High frequency correlation, volatility, stat arb, moving skewness, kurtosis

Discussion in 'Strategy Development' started by stephencrowley, Oct 18, 2005.

  1. I've been playing with some models in matlab that I've been developing over the past few weeks based on high frequency data I've been recording... roughly 1gb/day on disk for each symbol/day recording all depth quotes and trades. No depth in my experiments so far but will be getting into that shortly.

    My datasource is BRUT and INET executions.. will be adding nasdaq TotalView next month.

    High frequency stat arb is what I'm after....deviations from historical correlations lasting only a few minutes.. short one long the other.. take a loss on the stop on one side and let the the other ride moving the trailing stop accordingly based on high frequency realized volatility estimates/projections so it doesn't get stopped out due to random flucuations.

    Attached is a screenshot of the 1-hr moving correlation for QQQQ/SPY (chosen somewhat randomly because I like ETFS, to hell with futures.. 0.25 tick increments are lame). on 2005-10-12. Calculations of moving averages are 5th order iterated EMAs. Moving correlation is calculating via moving standardization using textbook inhomogeneous high-frequency stuff(Olsen, etc)

    correlation is more predictable than direction.. does it matter where it moves as long as they revert to the longterm correlation?

    X-axis is hours since midnight CST.
     
  2. I like what I see -- potential glitches being variance and the inevitable tendency to mean-revert after you've been stopped on one leg. High frequency stat arbs are normally traded large and tight. I am sure this will backtest beautifully, but...

    Good luck with it, you should start a journal.
     
  3. Have you computed the 95% (or whatever) uncertainty on the correlation ? It would be interesting and enlightning to see it on such a plot I think.

    Let me encourage your to go further on the market depth data. It's full of very interesting features and a lot has still to be found in there !

    Good luck with your work.
     
  4. I'm not really sure if getting stopped out on one leg is such a bad thing. I haven't ran any simulations yet but just glancing at the data it seems that when the correlation reaches relatively low levels it always corrects back to its long term value. Now whether A rises to reach B or B drops to reach A.. or somewhere in between.. it shouldn't matter. Another model can be developed to determine how much cash to place on either side.. one side will probably be stopped out but the other side should run far enough to make up for the loss on being stopped. Also, the stop will be far enough away to avoid being randomly hit based on volatility projections.

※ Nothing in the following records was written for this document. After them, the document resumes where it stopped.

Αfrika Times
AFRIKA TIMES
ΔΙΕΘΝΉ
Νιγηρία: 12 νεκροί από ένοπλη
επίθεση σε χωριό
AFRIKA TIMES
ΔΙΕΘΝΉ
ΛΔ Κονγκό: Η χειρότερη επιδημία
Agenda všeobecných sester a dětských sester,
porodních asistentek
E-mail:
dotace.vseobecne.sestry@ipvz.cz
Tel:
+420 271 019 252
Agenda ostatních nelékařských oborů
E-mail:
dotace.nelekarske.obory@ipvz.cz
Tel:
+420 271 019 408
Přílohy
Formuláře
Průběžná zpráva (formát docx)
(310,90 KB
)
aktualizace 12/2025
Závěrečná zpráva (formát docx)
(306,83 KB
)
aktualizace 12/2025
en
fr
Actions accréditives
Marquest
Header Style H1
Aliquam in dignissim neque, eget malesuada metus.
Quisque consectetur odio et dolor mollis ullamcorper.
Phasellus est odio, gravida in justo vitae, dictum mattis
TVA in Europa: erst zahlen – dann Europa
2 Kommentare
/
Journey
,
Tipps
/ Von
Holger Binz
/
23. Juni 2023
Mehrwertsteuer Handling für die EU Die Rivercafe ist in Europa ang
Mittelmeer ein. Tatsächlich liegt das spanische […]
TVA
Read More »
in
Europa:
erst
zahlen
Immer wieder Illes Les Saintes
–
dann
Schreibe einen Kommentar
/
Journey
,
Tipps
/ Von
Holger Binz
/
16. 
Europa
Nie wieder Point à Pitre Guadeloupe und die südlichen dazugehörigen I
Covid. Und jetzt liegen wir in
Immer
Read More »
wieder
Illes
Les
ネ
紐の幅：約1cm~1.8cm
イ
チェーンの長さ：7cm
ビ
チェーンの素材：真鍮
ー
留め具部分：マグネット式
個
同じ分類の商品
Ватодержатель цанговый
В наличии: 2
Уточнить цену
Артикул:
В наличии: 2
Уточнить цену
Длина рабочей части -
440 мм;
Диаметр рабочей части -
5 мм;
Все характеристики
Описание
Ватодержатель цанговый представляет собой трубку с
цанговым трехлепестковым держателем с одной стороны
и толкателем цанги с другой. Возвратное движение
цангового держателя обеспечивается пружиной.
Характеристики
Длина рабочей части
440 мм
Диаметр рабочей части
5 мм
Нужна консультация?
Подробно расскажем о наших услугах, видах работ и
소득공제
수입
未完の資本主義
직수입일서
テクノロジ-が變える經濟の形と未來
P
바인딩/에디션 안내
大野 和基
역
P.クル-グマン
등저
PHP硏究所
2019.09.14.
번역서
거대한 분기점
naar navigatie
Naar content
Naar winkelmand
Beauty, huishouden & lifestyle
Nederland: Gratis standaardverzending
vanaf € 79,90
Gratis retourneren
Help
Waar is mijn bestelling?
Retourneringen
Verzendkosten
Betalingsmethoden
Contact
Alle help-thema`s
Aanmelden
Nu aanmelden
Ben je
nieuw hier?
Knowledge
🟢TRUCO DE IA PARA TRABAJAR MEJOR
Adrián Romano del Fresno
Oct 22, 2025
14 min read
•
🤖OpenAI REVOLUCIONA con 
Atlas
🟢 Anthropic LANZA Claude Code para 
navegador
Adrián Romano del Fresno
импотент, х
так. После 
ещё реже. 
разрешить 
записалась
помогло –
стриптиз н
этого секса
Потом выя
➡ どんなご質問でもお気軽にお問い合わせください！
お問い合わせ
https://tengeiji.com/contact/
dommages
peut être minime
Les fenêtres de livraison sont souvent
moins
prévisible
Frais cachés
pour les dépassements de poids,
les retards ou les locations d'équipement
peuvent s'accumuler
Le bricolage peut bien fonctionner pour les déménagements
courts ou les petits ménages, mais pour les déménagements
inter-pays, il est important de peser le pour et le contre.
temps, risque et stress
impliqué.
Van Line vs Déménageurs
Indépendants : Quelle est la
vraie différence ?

    I plan to start a journal soon.. my schedule is pretty hectic at the moment so I want to get something substantive first.

     
  5. Interesting idea.. I'll put that on my todo list. Should be interesting indeed.

    Also, I know the good stuff lies in the depth.. I've just gotten my API connected to my broker and began analyzing real data so I'm still digging right now. My previous research on depth was based on shoddy data via reverse engineering INET's java based book viewer code so I didn't trust it too much.

    One thing I'd like to focus on is approximating the full depth price impact curve ..

    Thanks for the encouragement. I'll be posting some analysis of the correlation between the moving volatilities rather than price tomorrow.